Yes, on separation from service or in some plans after age 59 1/2. Direct rollover under 26 U.S.C. § 401(a)(31) avoids the mandatory 20% withholding that applies to indirect rollovers under § 3405(c). Once in a Rollover IRA, you can hold ETFs. Note that the rollover preserves tax-deferred status under § 408, so the in-kind-tax-efficiency point still does not apply inside the IRA. Wrapper choice in a Rollover IRA is a UX / automation question, same as inside the original 401(k).
Q04Where do I find my plan's fee disclosure?
Your plan administrator must provide a 29 CFR 2550.404a-5 participant fee disclosure annually. Most plans deliver it via the recordkeeper's participant website (Fidelity NetBenefits, Empower, or the equivalent) under 'Fees and Investments' or similar. The disclosure must include per-fund expense ratio, share class, plan administrative fees, and a comparison to industry benchmarks. The plan sponsor also has access to 29 CFR 2550.408b-2 service-provider fee disclosures showing the recordkeeper's revenue from each fund.

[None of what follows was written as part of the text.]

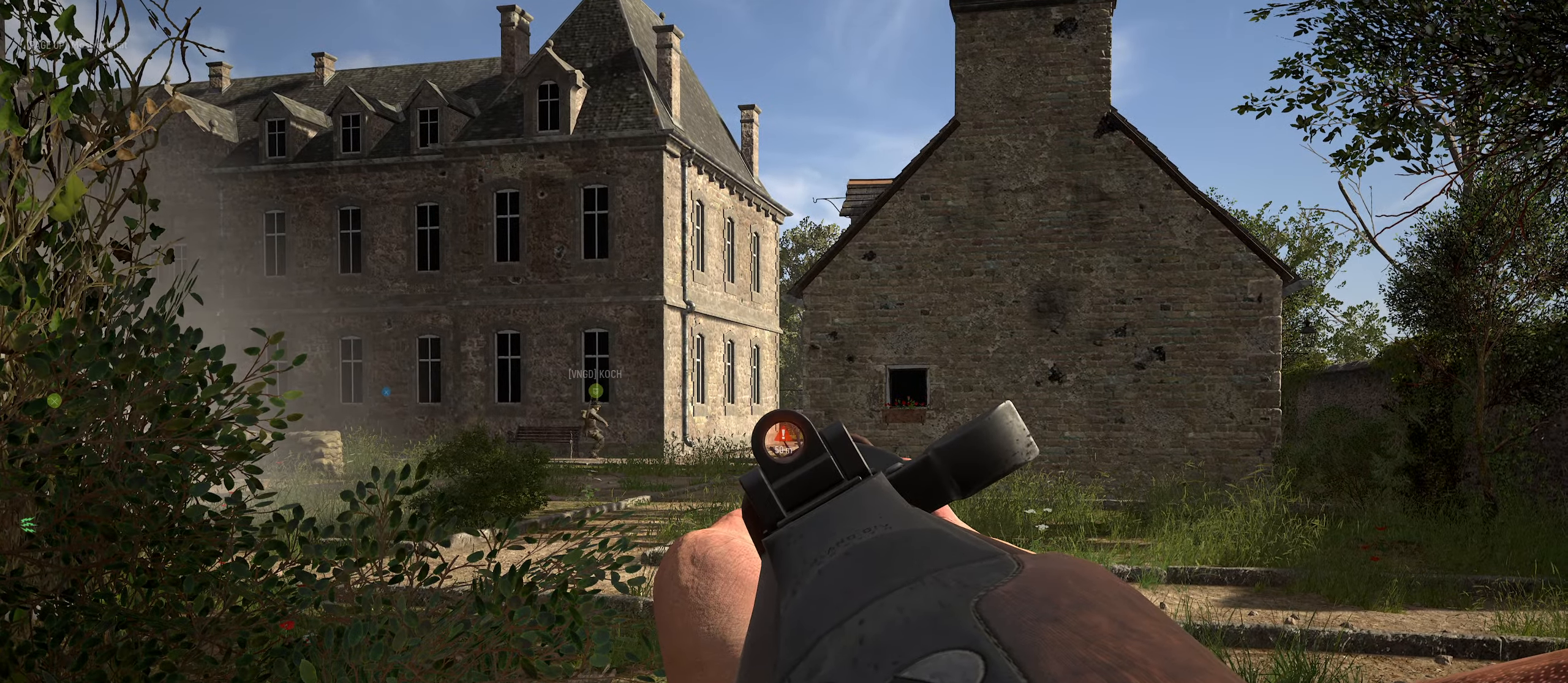
{"keys": ["c"], "mouse": ["right"], "mouse_move": "still", "events": [[167, "mouse_wheel", "down"], [267, "mouse_wheel", "up"]]}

Q05Does my plan have a brokerage window?
Some 401(k) plans offer a self-directed brokerage account (SDBA) under DOL FAB 2004-02 guidance, which lets you hold any mutual fund or ETF outside the core menu. Common at large employers (think tech, financial services). The SDBA typically has an annual fee and may have transaction costs. If your plan offers one and you want ETFs in your 401(k), this is the path. Otherwise stick with the cheapest index fund in the core menu.

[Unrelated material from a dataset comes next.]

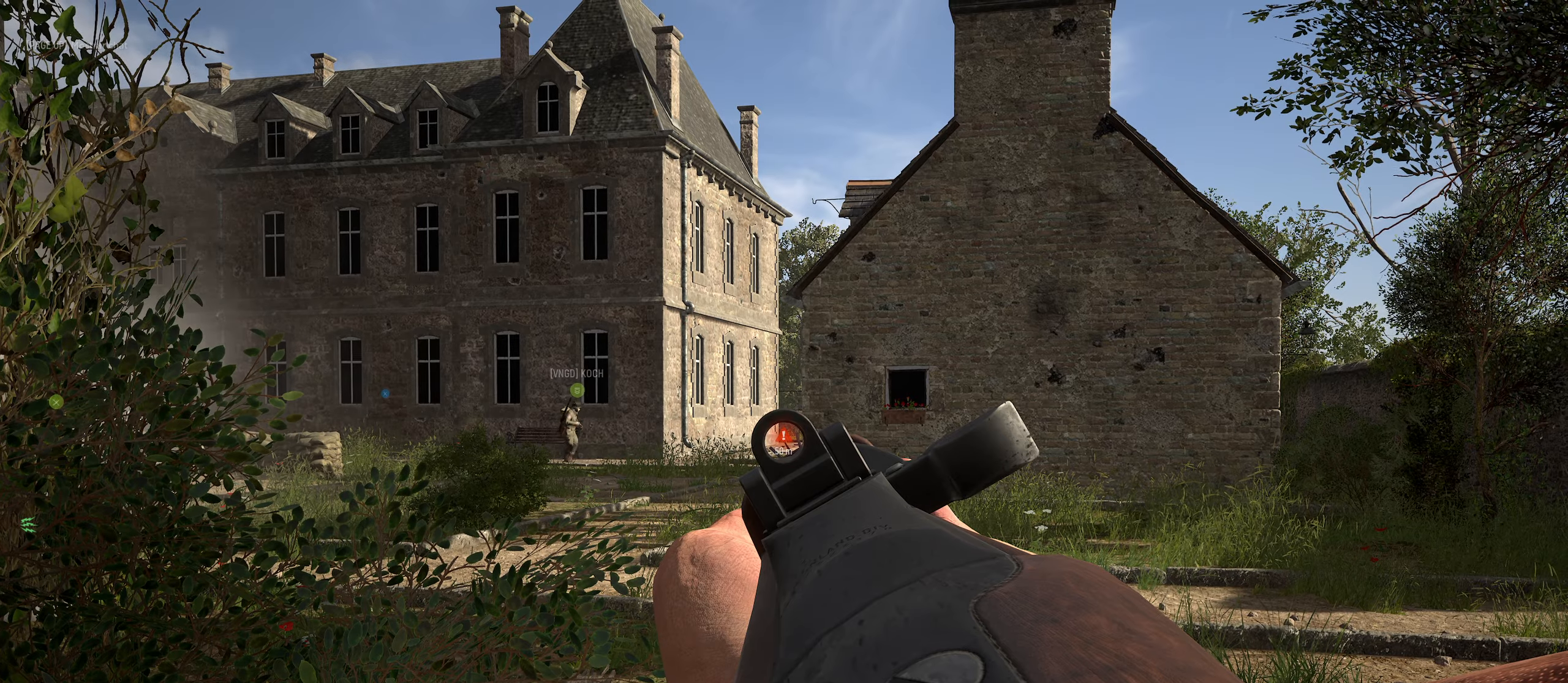
{"keys": ["c"], "mouse": ["right"], "mouse_move": "still", "events": []}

Q06What is a Qualified Default Investment Alternative?
29 CFR 2550.404c-5 (the QDIA safe harbor) lets plan sponsors auto-enroll participants into a default fund (typically a target-date series) without participant election, protecting the plan from ERISA § 404 liability for the default. Target-date series in 401(k) plans are almost always mutual funds, not ETFs, for the recordkeeping reasons above. The SECURE 2.0 § 101 auto-enrollment provisions (26 U.S.C. § 414A) increased the importance of QDIA selection because most participants stay in the default.